Ein neuer Bericht warnt, dass sich die Lage verschärfen könnte, da Umweltschutzmaßnahmen zurückgefahren werden, berichtet The Guardian.
**Weit verbreitete Belastung**
Fast die Hälfte aller Kinder in den USA atmet schädlich verschmutzte Luft ein.
Laut The Guardian, der sich auf den neuesten Bericht der American Lung Association beruft, leben etwa 33,5 Millionen Kinder in Gebieten, die mindestens einen Luftqualitätsstandard nicht erfüllten.
Die Studie bewertete Verschmutzungsdaten zwischen 2022 und 2024, wobei der Fokus auf Smog und Partikelverschmutzung lag.
Es wurde auch festgestellt, dass etwa 7 Millionen Kinder in Gebieten leben, die alle drei Verschmutzungsstandards nicht erfüllten.
**Gesundheitsrisiken steigen**
Experten betonen, dass Kinder besonders anfällig für verschmutzte Luft seien.
„Die Lungen von Kindern entwickeln sich noch. Gemessen an ihrer Körpergröße atmen sie mehr Luft ein. Und da Kinder draußen spielen, aktiver sind, atmen sie mehr Außenluft ein … Daher kann die Exposition gegenüber Luftverschmutzung bei Kindern zu langfristigen Entwicklungsschäden an ihren Lungen, neuen Asthmafällen, erhöhten Risiken für Atemwegserkrankungen und anderen gesundheitlichen Problemen im späteren Leben beitragen“, so Will Barrett von der American Lung Association.
Laut The Guardian umfassen diese Risiken langfristige Lungenschäden und eine erhöhte Wahrscheinlichkeit chronischer Krankheiten.
**Ungleichheit als Problem**
Der Bericht hebt Ungleichheiten bei der Exposition zwischen verschiedenen Gemeinschaften hervor.
Laut The Guardian leben People of Color deutlich häufiger in Gebieten mit schlechter Luftqualität.
Obwohl sie nur etwas über 42 % der Bevölkerung ausmachen, stellen sie mehr als die Hälfte derjenigen dar, die in stark verschmutzten Gebieten leben.
Sie sind auch anfälliger für bereits bestehende Gesundheitszustände, die die Auswirkungen der Verschmutzung verschlimmern.

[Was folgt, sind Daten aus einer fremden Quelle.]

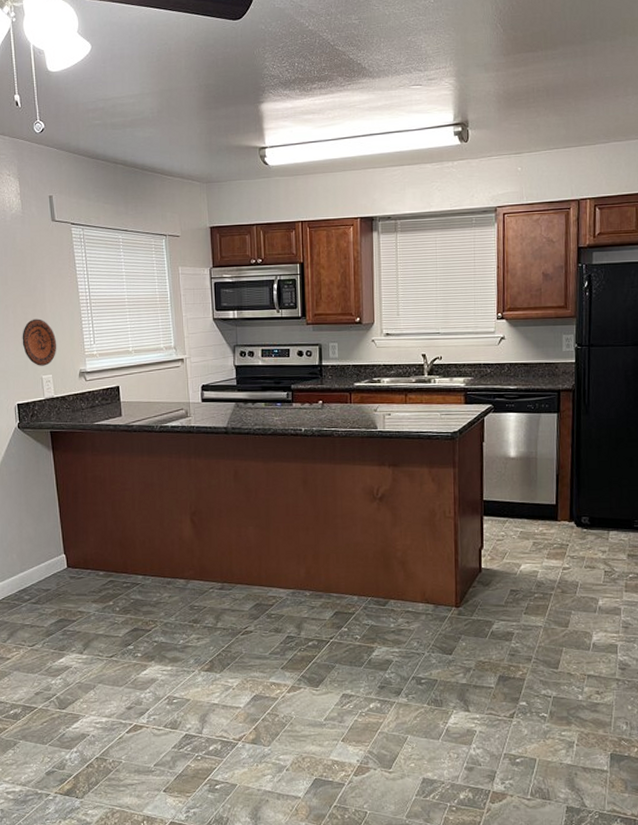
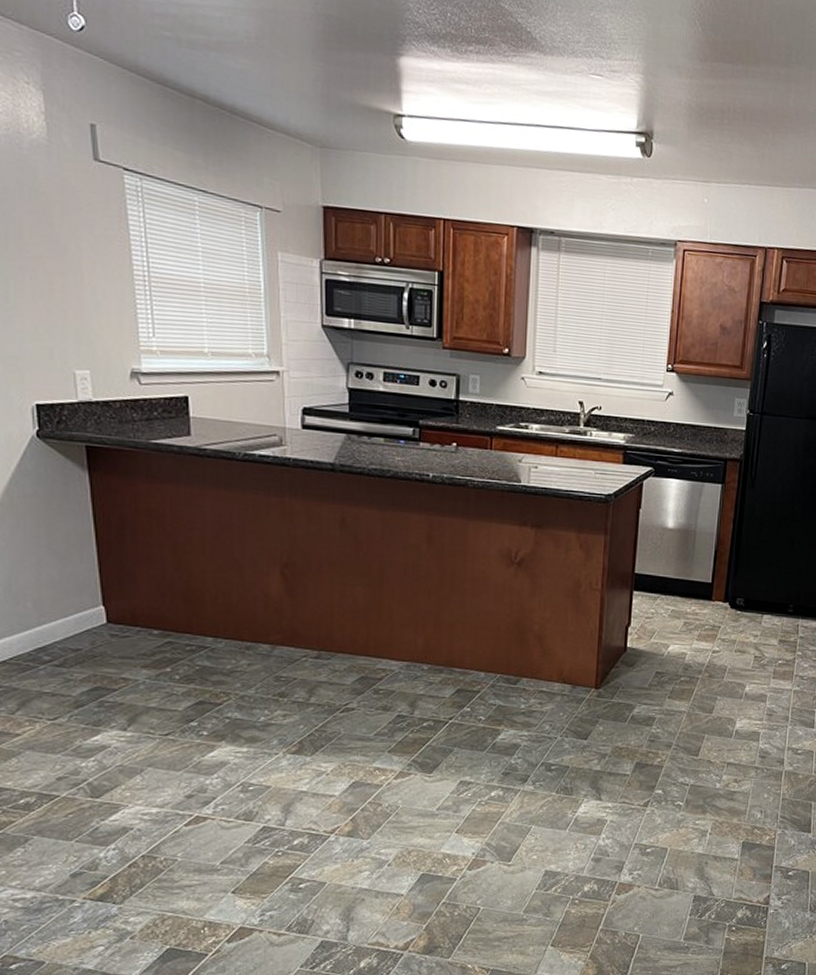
decorative plate: present [22,319,57,366] -> none [44,291,98,358]

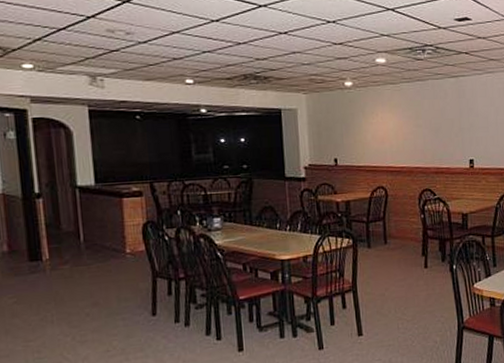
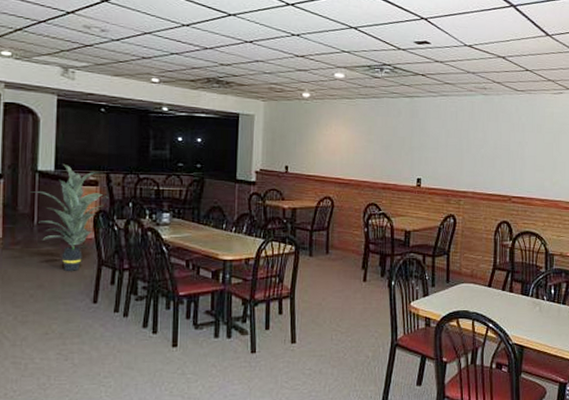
indoor plant: none [73,176,155,286] -> present [31,163,108,271]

**Ursachen der Verschmutzung**
Smog bleibt der am weitesten verbreitete Luftschadstoff, der die Amerikaner betrifft.
Laut The Guardian waren etwa 129 Millionen Menschen ungesunden Ozonwerten ausgesetzt, der höchste Wert seit sechs Jahren.
Faktoren wie extreme Hitze, Dürre und Waldbrände haben zu steigenden Verschmutzungswerten beigetragen.
Der Klimawandel verschärft zudem die Bedingungen, die die Anreicherung von Schadstoffen begünstigen.
**Politische Bedenken**
Experten warnen, dass jüngste politische Änderungen die Situation verschlimmern könnten.
Laut The Guardian hat die Trump-Regierung zahlreiche Umweltschutzmaßnahmen zurückgenommen, darunter Emissionsgrenzwerte und Luftqualitätsstandards.
„Es findet eine Abwertung der Kindergesundheit durch diese EPA statt, da sie entscheidende Gesundheitsschutzmaßnahmen schwächt, verzögert und aufhebt“, so Barrett.
Befürworter äußern, dass diese Änderungen die Verschmutzungsrisiken in den kommenden Jahren erhöhen könnten.
**Wachsende Belastungen**
Der Bericht verweist auch auf neue Verschmutzungsquellen, darunter Rechenzentren.
Laut The Guardian verbrauchen diese Einrichtungen zunehmend große Mengen an Strom, wobei sie oft auf fossile Brennstoffe angewiesen sind.
Notstromgeneratoren, die von solchen Standorten verwendet werden, können ebenfalls schädliche Emissionen freisetzen.
Da die Nachfrage wächst, seien laut Experten sauberere Energielösungen unerlässlich, um weitere Auswirkungen zu begrenzen.